(Material for this exercise)
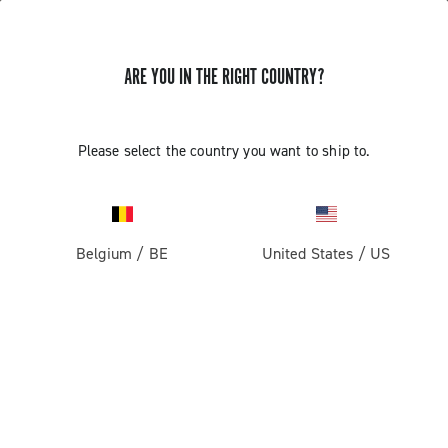
ARE YOU IN THE RIGHT COUNTRY?
Please select the country you want to ship to.
Belgium
/
BE
United States
/
US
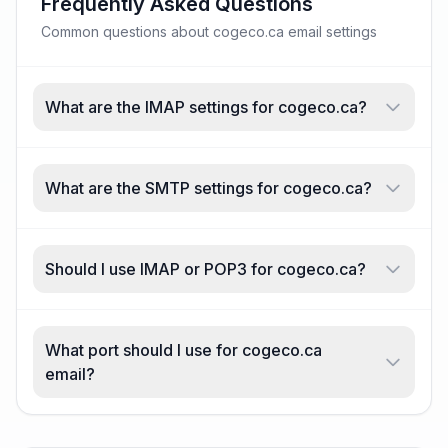
Frequently Asked Questions
Common questions about cogeco.ca email settings
What are the IMAP settings for cogeco.ca?
What are the SMTP settings for cogeco.ca?
Should I use IMAP or POP3 for cogeco.ca?
What port should I use for cogeco.ca
email?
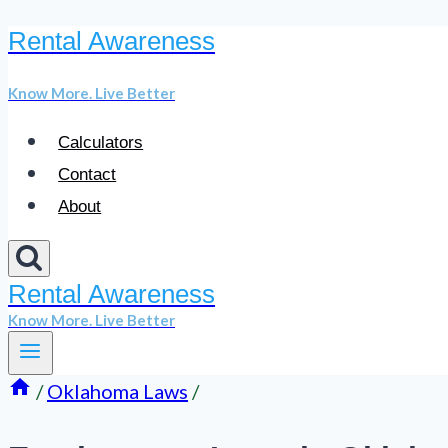
Rental Awareness
Skip
to
Know More. Live Better
content
Calculators
Contact
About
Rental Awareness
Know More. Live Better
/
Oklahoma Laws
/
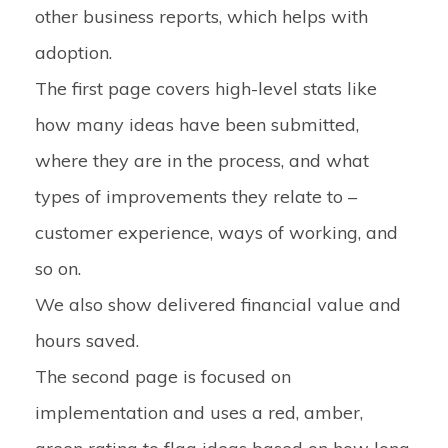
other business reports, which helps with
adoption.
The first page covers high-level stats like
how many ideas have been submitted,
where they are in the process, and what
types of improvements they relate to –
customer experience, ways of working, and
so on.
We also show delivered financial value and
hours saved.
The second page is focused on
implementation and uses a red, amber,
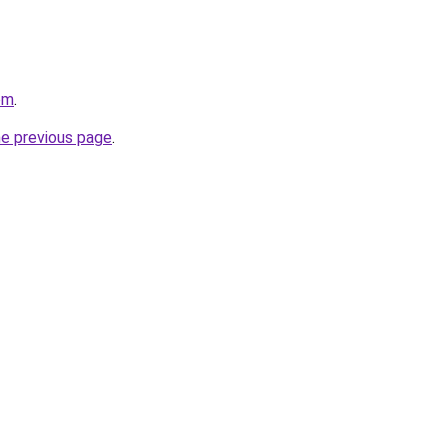
om
.
he previous page
.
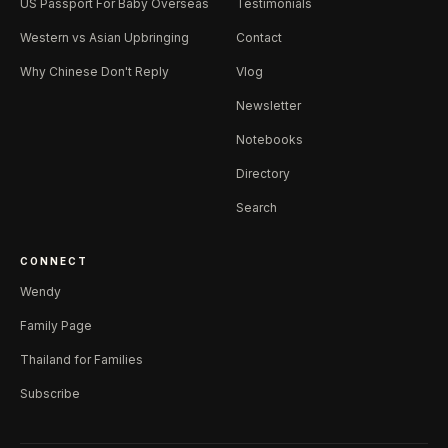
US Passport For Baby Overseas
Testimonials
Western vs Asian Upbringing
Contact
Why Chinese Don't Reply
Vlog
Newsletter
Notebooks
Directory
Search
CONNECT
Wendy
Family Page
Thailand for Families
Subscribe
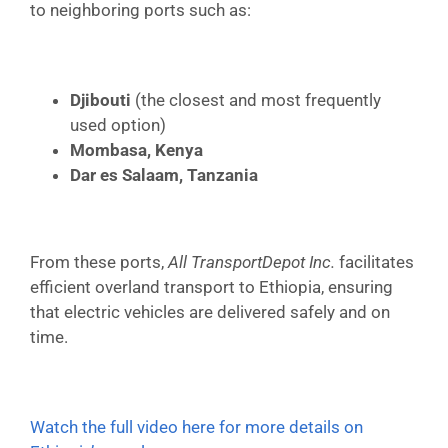
to neighboring ports such as:
Djibouti
(the closest and most frequently
used option)
Mombasa, Kenya
Dar es Salaam, Tanzania
From these ports,
All TransportDepot Inc.
facilitates
efficient overland transport to Ethiopia, ensuring
that electric vehicles are delivered safely and on
time.
Watch the full video here for more details on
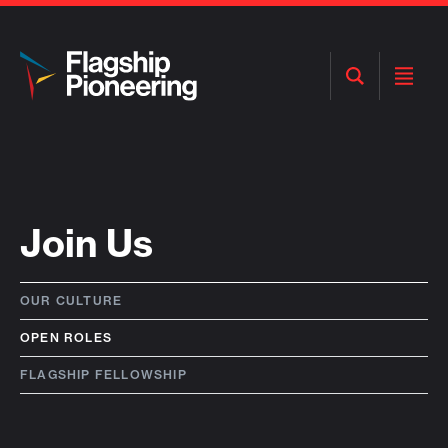
Open
Open
Search
Menu
Join Us
OUR CULTURE
OPEN ROLES
FLAGSHIP FELLOWSHIP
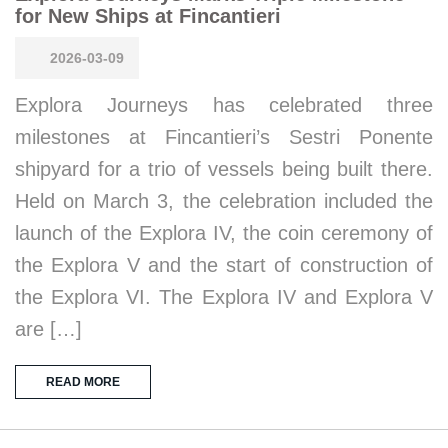
for New Ships at Fincantieri
2026-03-09
Explora Journeys has celebrated three
milestones at Fincantieri’s Sestri Ponente
shipyard for a trio of vessels being built there.
Held on March 3, the celebration included the
launch of the Explora IV, the coin ceremony of
the Explora V and the start of construction of
the Explora VI. The Explora IV and Explora V
are […]
READ MORE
(End Material for this exercise)
→ Description of the task:
In the records above, number each line from the line with "US Passport For Baby Overseas" up to and including the line with "FLAGSHIP FELLOWSHIP", skipping any blank lines. Omit the pictures.

→ Written solution:
1. US Passport For Baby Overseas
2. Testimonials
3. Western vs Asian Upbringing
4. Contact
5. Why Chinese Don't Reply
6. Vlog
7. Newsletter
8. Notebooks
9. Directory
10. Search
11. CONNECT
12. Wendy
13. Family Page
14. Thailand for Families
15. Subscribe
16. to neighboring ports such as:
17. Djibouti
18. (the closest and most frequently
19. used option)
20. Mombasa, Kenya
21. Dar es Salaam, Tanzania
22. From these ports,
23. All TransportDepot Inc.
24. facilitates
25. efficient overland transport to Ethiopia, ensuring
26. that electric vehicles are delivered safely and on
27. time.
28. Watch the full video here for more details on
29. Open
30. Open
31. Search
32. Menu
33. Join Us
34. OUR CULTURE
35. OPEN ROLES
36. FLAGSHIP FELLOWSHIP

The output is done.